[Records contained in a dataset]
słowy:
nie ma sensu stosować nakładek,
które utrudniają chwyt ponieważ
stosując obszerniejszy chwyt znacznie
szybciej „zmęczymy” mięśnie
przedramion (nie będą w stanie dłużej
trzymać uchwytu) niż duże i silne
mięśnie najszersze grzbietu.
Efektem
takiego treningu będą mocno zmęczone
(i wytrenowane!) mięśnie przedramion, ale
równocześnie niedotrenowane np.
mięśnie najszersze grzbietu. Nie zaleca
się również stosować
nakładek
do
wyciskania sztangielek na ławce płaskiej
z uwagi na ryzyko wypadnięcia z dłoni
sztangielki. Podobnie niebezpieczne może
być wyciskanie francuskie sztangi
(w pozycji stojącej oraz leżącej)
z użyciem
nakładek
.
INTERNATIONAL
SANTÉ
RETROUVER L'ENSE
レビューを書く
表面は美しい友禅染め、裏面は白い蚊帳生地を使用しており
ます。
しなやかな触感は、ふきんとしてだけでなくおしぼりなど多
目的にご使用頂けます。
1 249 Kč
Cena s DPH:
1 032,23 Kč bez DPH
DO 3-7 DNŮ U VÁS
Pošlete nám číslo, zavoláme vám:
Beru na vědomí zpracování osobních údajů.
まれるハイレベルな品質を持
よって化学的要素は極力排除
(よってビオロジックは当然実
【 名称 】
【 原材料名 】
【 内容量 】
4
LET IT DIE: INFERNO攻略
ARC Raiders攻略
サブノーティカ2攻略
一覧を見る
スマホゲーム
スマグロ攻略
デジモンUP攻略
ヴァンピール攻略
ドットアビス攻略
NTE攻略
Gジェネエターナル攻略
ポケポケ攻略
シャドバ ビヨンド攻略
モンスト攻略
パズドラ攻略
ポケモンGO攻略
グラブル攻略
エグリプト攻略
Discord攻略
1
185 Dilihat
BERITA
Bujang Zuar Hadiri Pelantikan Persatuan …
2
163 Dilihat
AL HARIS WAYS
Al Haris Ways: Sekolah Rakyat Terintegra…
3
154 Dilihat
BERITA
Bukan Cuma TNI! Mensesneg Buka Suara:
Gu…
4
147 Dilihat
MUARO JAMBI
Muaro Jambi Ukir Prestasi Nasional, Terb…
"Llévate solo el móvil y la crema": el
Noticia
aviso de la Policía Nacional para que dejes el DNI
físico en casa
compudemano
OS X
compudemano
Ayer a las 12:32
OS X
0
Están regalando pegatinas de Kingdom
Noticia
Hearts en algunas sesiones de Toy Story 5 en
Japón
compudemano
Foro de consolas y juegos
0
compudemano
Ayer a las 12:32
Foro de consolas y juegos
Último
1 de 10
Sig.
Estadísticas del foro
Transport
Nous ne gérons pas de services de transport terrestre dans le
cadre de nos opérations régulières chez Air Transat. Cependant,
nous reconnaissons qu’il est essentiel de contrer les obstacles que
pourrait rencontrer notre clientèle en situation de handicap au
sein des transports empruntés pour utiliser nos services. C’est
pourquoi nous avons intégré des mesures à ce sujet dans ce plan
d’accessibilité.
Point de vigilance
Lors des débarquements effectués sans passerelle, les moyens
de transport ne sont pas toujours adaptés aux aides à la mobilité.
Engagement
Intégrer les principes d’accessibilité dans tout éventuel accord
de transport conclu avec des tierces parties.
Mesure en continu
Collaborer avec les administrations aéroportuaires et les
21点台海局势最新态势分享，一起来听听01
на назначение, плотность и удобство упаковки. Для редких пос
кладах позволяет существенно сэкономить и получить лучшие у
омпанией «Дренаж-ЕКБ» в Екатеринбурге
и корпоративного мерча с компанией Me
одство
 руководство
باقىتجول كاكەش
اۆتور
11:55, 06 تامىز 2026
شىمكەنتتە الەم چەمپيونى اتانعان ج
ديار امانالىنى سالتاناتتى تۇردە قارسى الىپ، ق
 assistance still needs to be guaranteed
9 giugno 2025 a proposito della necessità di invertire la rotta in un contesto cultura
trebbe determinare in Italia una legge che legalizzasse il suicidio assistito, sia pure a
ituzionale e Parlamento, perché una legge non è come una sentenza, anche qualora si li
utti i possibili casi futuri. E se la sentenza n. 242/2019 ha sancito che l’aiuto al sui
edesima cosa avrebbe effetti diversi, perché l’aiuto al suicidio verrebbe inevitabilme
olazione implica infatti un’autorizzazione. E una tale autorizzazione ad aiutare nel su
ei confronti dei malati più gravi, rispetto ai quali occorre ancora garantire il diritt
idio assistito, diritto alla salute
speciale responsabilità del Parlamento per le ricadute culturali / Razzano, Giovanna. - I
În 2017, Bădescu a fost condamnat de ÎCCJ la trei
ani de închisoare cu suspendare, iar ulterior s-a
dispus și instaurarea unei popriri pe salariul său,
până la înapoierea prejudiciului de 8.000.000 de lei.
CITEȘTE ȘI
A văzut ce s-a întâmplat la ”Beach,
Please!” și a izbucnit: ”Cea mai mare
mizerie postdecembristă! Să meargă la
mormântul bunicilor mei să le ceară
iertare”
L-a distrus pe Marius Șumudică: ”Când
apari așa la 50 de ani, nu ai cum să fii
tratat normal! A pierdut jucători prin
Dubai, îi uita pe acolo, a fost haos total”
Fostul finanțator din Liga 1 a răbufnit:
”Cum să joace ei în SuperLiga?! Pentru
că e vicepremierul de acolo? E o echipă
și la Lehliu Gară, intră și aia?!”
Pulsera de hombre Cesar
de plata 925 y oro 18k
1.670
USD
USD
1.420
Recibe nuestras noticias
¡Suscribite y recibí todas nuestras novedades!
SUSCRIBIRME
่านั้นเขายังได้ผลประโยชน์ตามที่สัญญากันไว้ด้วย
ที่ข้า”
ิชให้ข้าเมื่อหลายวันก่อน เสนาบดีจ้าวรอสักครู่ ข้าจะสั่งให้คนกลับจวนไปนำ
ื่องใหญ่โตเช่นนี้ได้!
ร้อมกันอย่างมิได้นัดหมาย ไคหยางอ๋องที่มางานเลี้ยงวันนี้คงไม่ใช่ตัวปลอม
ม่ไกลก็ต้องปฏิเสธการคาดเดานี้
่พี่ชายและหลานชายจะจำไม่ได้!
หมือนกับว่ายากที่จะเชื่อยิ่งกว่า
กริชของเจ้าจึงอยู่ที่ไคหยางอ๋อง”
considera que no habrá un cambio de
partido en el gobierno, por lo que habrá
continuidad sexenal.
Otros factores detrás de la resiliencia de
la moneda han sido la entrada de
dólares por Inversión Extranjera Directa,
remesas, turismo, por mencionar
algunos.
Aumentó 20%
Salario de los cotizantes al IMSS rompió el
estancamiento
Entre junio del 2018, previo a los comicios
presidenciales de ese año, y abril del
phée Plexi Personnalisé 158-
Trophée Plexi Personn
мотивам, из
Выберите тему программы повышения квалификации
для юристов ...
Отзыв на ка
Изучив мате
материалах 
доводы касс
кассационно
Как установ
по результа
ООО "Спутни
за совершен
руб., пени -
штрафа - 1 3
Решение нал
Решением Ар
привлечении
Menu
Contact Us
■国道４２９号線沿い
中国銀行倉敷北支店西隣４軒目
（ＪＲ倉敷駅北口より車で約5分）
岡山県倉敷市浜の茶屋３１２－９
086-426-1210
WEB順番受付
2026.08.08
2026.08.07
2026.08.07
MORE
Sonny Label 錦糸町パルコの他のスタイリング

## Request
Repeat each entry above exactly as shown.

## Task answer
słowy:
nie ma sensu stosować nakładek,
które utrudniają chwyt ponieważ
stosując obszerniejszy chwyt znacznie
szybciej „zmęczymy” mięśnie
przedramion (nie będą w stanie dłużej
trzymać uchwytu) niż duże i silne
mięśnie najszersze grzbietu.
Efektem
takiego treningu będą mocno zmęczone
(i wytrenowane!) mięśnie przedramion, ale
równocześnie niedotrenowane np.
mięśnie najszersze grzbietu. Nie zaleca
się również stosować
nakładek
do
wyciskania sztangielek na ławce płaskiej
z uwagi na ryzyko wypadnięcia z dłoni
sztangielki. Podobnie niebezpieczne może
być wyciskanie francuskie sztangi
(w pozycji stojącej oraz leżącej)
z użyciem
nakładek
.
INTERNATIONAL
SANTÉ
RETROUVER L'ENSE
レビューを書く
表面は美しい友禅染め、裏面は白い蚊帳生地を使用しており
ます。
しなやかな触感は、ふきんとしてだけでなくおしぼりなど多
目的にご使用頂けます。
1 249 Kč
Cena s DPH:
1 032,23 Kč bez DPH
DO 3-7 DNŮ U VÁS
Pošlete nám číslo, zavoláme vám:
Beru na vědomí zpracování osobních údajů.
まれるハイレベルな品質を持
よって化学的要素は極力排除
(よってビオロジックは当然実
【 名称 】
【 原材料名 】
【 内容量 】
4
LET IT DIE: INFERNO攻略
ARC Raiders攻略
サブノーティカ2攻略
一覧を見る
スマホゲーム
スマグロ攻略
デジモンUP攻略
ヴァンピール攻略
ドットアビス攻略
NTE攻略
Gジェネエターナル攻略
ポケポケ攻略
シャドバ ビヨンド攻略
モンスト攻略
パズドラ攻略
ポケモンGO攻略
グラブル攻略
エグリプト攻略
Discord攻略
1
185 Dilihat
BERITA
Bujang Zuar Hadiri Pelantikan Persatuan …
2
163 Dilihat
AL HARIS WAYS
Al Haris Ways: Sekolah Rakyat Terintegra…
3
154 Dilihat
BERITA
Bukan Cuma TNI! Mensesneg Buka Suara:
Gu…
4
147 Dilihat
MUARO JAMBI
Muaro Jambi Ukir Prestasi Nasional, Terb…
"Llévate solo el móvil y la crema": el
Noticia
aviso de la Policía Nacional para que dejes el DNI
físico en casa
compudemano
OS X
compudemano
Ayer a las 12:32
OS X
0
Están regalando pegatinas de Kingdom
Noticia
Hearts en algunas sesiones de Toy Story 5 en
Japón
compudemano
Foro de consolas y juegos
0
compudemano
Ayer a las 12:32
Foro de consolas y juegos
Último
1 de 10
Sig.
Estadísticas del foro
Transport
Nous ne gérons pas de services de transport terrestre dans le
cadre de nos opérations régulières chez Air Transat. Cependant,
nous reconnaissons qu’il est essentiel de contrer les obstacles que
pourrait rencontrer notre clientèle en situation de handicap au
sein des transports empruntés pour utiliser nos services. C’est
pourquoi nous avons intégré des mesures à ce sujet dans ce plan
d’accessibilité.
Point de vigilance
Lors des débarquements effectués sans passerelle, les moyens
de transport ne sont pas toujours adaptés aux aides à la mobilité.
Engagement
Intégrer les principes d’accessibilité dans tout éventuel accord
de transport conclu avec des tierces parties.
Mesure en continu
Collaborer avec les administrations aéroportuaires et les
21点台海局势最新态势分享，一起来听听01
на назначение, плотность и удобство упаковки. Для редких пос
кладах позволяет существенно сэкономить и получить лучшие у
омпанией «Дренаж-ЕКБ» в Екатеринбурге
и корпоративного мерча с компанией Me
одство
 руководство
باقىتجول كاكەش
اۆتور
11:55, 06 تامىز 2026
شىمكەنتتە الەم چەمپيونى اتانعان ج
ديار امانالىنى سالتاناتتى تۇردە قارسى الىپ، ق
 assistance still needs to be guaranteed
9 giugno 2025 a proposito della necessità di invertire la rotta in un contesto cultura
trebbe determinare in Italia una legge che legalizzasse il suicidio assistito, sia pure a
ituzionale e Parlamento, perché una legge non è come una sentenza, anche qualora si li
utti i possibili casi futuri. E se la sentenza n. 242/2019 ha sancito che l’aiuto al sui
edesima cosa avrebbe effetti diversi, perché l’aiuto al suicidio verrebbe inevitabilme
olazione implica infatti un’autorizzazione. E una tale autorizzazione ad aiutare nel su
ei confronti dei malati più gravi, rispetto ai quali occorre ancora garantire il diritt
idio assistito, diritto alla salute
speciale responsabilità del Parlamento per le ricadute culturali / Razzano, Giovanna. - I
În 2017, Bădescu a fost condamnat de ÎCCJ la trei
ani de închisoare cu suspendare, iar ulterior s-a
dispus și instaurarea unei popriri pe salariul său,
până la înapoierea prejudiciului de 8.000.000 de lei.
CITEȘTE ȘI
A văzut ce s-a întâmplat la ”Beach,
Please!” și a izbucnit: ”Cea mai mare
mizerie postdecembristă! Să meargă la
mormântul bunicilor mei să le ceară
iertare”
L-a distrus pe Marius Șumudică: ”Când
apari așa la 50 de ani, nu ai cum să fii
tratat normal! A pierdut jucători prin
Dubai, îi uita pe acolo, a fost haos total”
Fostul finanțator din Liga 1 a răbufnit:
”Cum să joace ei în SuperLiga?! Pentru
că e vicepremierul de acolo? E o echipă
și la Lehliu Gară, intră și aia?!”
Pulsera de hombre Cesar
de plata 925 y oro 18k
1.670
USD
USD
1.420
Recibe nuestras noticias
¡Suscribite y recibí todas nuestras novedades!
SUSCRIBIRME
่านั้นเขายังได้ผลประโยชน์ตามที่สัญญากันไว้ด้วย
ที่ข้า”
ิชให้ข้าเมื่อหลายวันก่อน เสนาบดีจ้าวรอสักครู่ ข้าจะสั่งให้คนกลับจวนไปนำ
ื่องใหญ่โตเช่นนี้ได้!
ร้อมกันอย่างมิได้นัดหมาย ไคหยางอ๋องที่มางานเลี้ยงวันนี้คงไม่ใช่ตัวปลอม
ม่ไกลก็ต้องปฏิเสธการคาดเดานี้
่พี่ชายและหลานชายจะจำไม่ได้!
หมือนกับว่ายากที่จะเชื่อยิ่งกว่า
กริชของเจ้าจึงอยู่ที่ไคหยางอ๋อง”
considera que no habrá un cambio de
partido en el gobierno, por lo que habrá
continuidad sexenal.
Otros factores detrás de la resiliencia de
la moneda han sido la entrada de
dólares por Inversión Extranjera Directa,
remesas, turismo, por mencionar
algunos.
Aumentó 20%
Salario de los cotizantes al IMSS rompió el
estancamiento
Entre junio del 2018, previo a los comicios
presidenciales de ese año, y abril del
phée Plexi Personnalisé 158-
Trophée Plexi Personn
мотивам, из
Выберите тему программы повышения квалификации
для юристов ...
Отзыв на ка
Изучив мате
материалах 
доводы касс
кассационно
Как установ
по результа
ООО "Спутни
за совершен
руб., пени -
штрафа - 1 3
Решение нал
Решением Ар
привлечении
Menu
Contact Us
■国道４２９号線沿い
中国銀行倉敷北支店西隣４軒目
（ＪＲ倉敷駅北口より車で約5分）
岡山県倉敷市浜の茶屋３１２－９
086-426-1210
WEB順番受付
2026.08.08
2026.08.07
2026.08.07
MORE
Sonny Label 錦糸町パルコの他のスタイリング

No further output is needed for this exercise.